KWHS: But it sounds like you’ve been gaining legitimacy among your peers in the music industry in that people are starting to listen and people are starting to make good decisions on behalf of your group. Is that true?
Reynolds: Oh, without a doubt, without a doubt. One thing that’s been difficult for me is fighting the stereotype of my age. I’m 20 years old and [while] I’m in a young industry, 20 is still considered on the very young spectrum. It’s been difficult convincing people that I’m capable. I’ve already spoken to the pros of being new to the industry. But that’s been an uphill fight, trying to show people that [youth] sometimes is a blessing.
KWHS: What is your favorite hip-hop song and why?
Reynolds: “Take Me Back” by OCD — I know that’s the cheesiest answer in the world. But I have to say, that’s the God’s honest truth. And both of the guys are going to joke with me for saying this.
KWHS: Tell me why [it’s your favorite].
Reynolds: It makes me feel very, very happy. I know that sounds ridiculous.
KWHS: This is obviously a Moosh and Twist song.
Reynolds: Exactly. As a listener, [it] just takes me back to the days — it brings me back.
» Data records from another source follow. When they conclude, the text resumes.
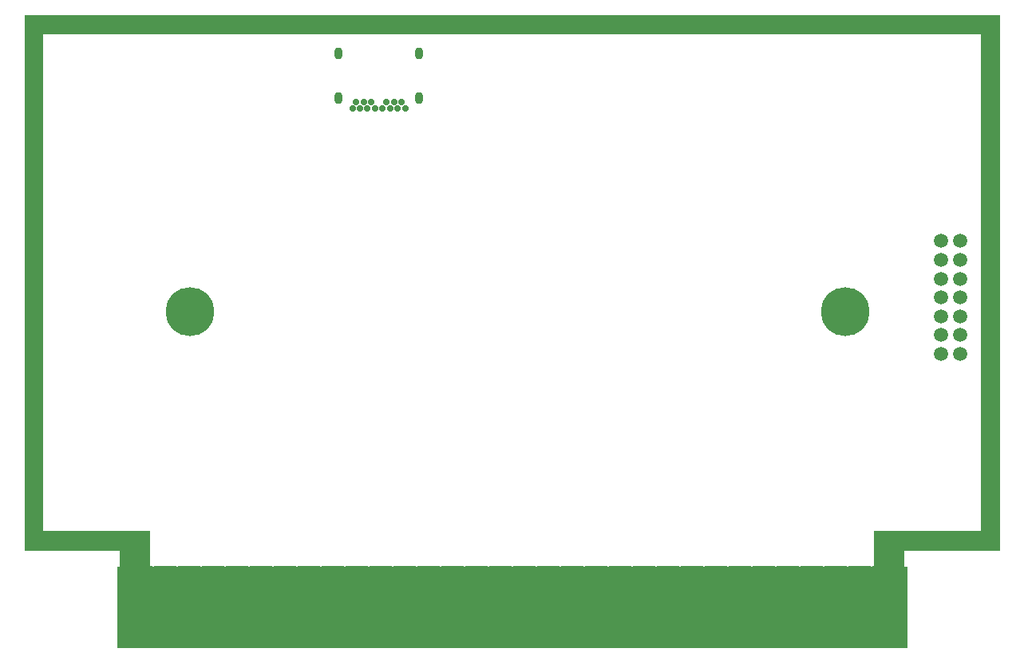
<source format=gbr>
%TF.GenerationSoftware,Altium Limited,Altium Designer,23.10.1 (27)*%
G04 Layer_Color=16711935*
%FSLAX45Y45*%
%MOMM*%
%TF.SameCoordinates,E65562DB-48BA-4528-A783-DBC4A45482EB*%
%TF.FilePolarity,Negative*%
%TF.FileFunction,Soldermask,Bot*%
%TF.Part,Single*%
G01*
G75*
%TA.AperFunction,NonConductor*%
%ADD66R,83.82000X8.69900*%
%ADD68R,103.50000X2.00000*%
%TA.AperFunction,SMDPad,CuDef*%
%ADD77R,2.41300X8.12800*%
%TA.AperFunction,WasherPad*%
%ADD98C,5.18000*%
%TA.AperFunction,ComponentPad*%
%ADD99C,0.71000*%
%ADD100O,0.86000X1.26000*%
%ADD101C,1.50000*%
G36*
X-4838200Y-3231500D02*
X-5160800D01*
Y-3040000D01*
X-6173199D01*
X-6173200Y2646000D01*
X-5973200D01*
Y-2829000D01*
X-4838200D01*
Y-3231500D01*
D02*
G37*
G36*
X2841801Y-3231500D02*
X3164401D01*
Y-3040000D01*
X4176800D01*
X4176801Y2646000D01*
X3976801D01*
Y-2829000D01*
X2841801D01*
Y-3231500D01*
D02*
G37*
D66*
X-1000000Y-3640050D02*
D03*
D68*
X-998199Y2546000D02*
D03*
D77*
X-4937000Y-3611500D02*
D03*
X-4683000D02*
D03*
X-4429000D02*
D03*
X-4175000D02*
D03*
X-3921000D02*
D03*
X-3667000D02*
D03*
X-3413000D02*
D03*
X-3159000D02*
D03*
X-2905000D02*
D03*
X-2651000D02*
D03*
X-2397000D02*
D03*
X-2143000D02*
D03*
X-1889000D02*
D03*
X-1635000D02*
D03*
X-1381000D02*
D03*
X-1127000D02*
D03*
X-873000D02*
D03*
X-619000D02*
D03*
X-365000D02*
D03*
X-111000D02*
D03*
X143000D02*
D03*
X397000D02*
D03*
X651000D02*
D03*
X905000D02*
D03*
X1159000D02*
D03*
X1413000D02*
D03*
X1667000D02*
D03*
X1921000D02*
D03*
X2175000D02*
D03*
X2429000D02*
D03*
X2683000D02*
D03*
X2937000D02*
D03*
D98*
X-4413199Y-500000D02*
D03*
X2536801D02*
D03*
D99*
X-2133199Y1655000D02*
D03*
X-2173199Y1725000D02*
D03*
X-2253199D02*
D03*
X-2333199D02*
D03*
X-2373199Y1655000D02*
D03*
X-2293199D02*
D03*
X-2493199Y1725000D02*
D03*
X-2573199D02*
D03*
X-2533199Y1655000D02*
D03*
X-2453199D02*
D03*
X-2653199Y1725000D02*
D03*
X-2693199Y1655000D02*
D03*
X-2213199D02*
D03*
X-2613199D02*
D03*
D100*
X-1988199Y1770000D02*
D03*
X-2838199D02*
D03*
X-1988199Y2242500D02*
D03*
X-2838199D02*
D03*
D101*
X3750000Y-950000D02*
D03*
X3550000D02*
D03*
Y-750000D02*
D03*
X3750000D02*
D03*
X3550000Y-550000D02*
D03*
X3750000D02*
D03*
X3550000Y-350000D02*
D03*
X3750000D02*
D03*
X3550000Y-150000D02*
D03*
X3750000D02*
D03*
X3550000Y50000D02*
D03*
X3750000D02*
D03*
X3550000Y250000D02*
D03*
X3750000D02*
D03*
%TF.MD5,f01a6b22bfea1297859ec915e78349ca*%
M02*

</source>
Sometimes music has that weird power over you, and it gives you literal images in your head of certain memories that are totally not the guys’ intentions. They didn’t make the song to say, “This is what I want you to think of when you hear it.” But a good artist naturally inspires people. That song makes me feel good. I genuinely love showing it to people. I love bringing it up on YouTube, showing my family, showing all my friends and my fraternity. So yeah, I’m an OCD super fan, one could say.
What are your thoughts about Evan Reynolds' decision to leave Wharton and manage OCD full-time? What are the pros and cons of this kind of life-changing move? Take a moment to update yourself on Evan's path since 2011. Is he still a hip-hop manager?
What are your biggest takeaways from this interview with Evan?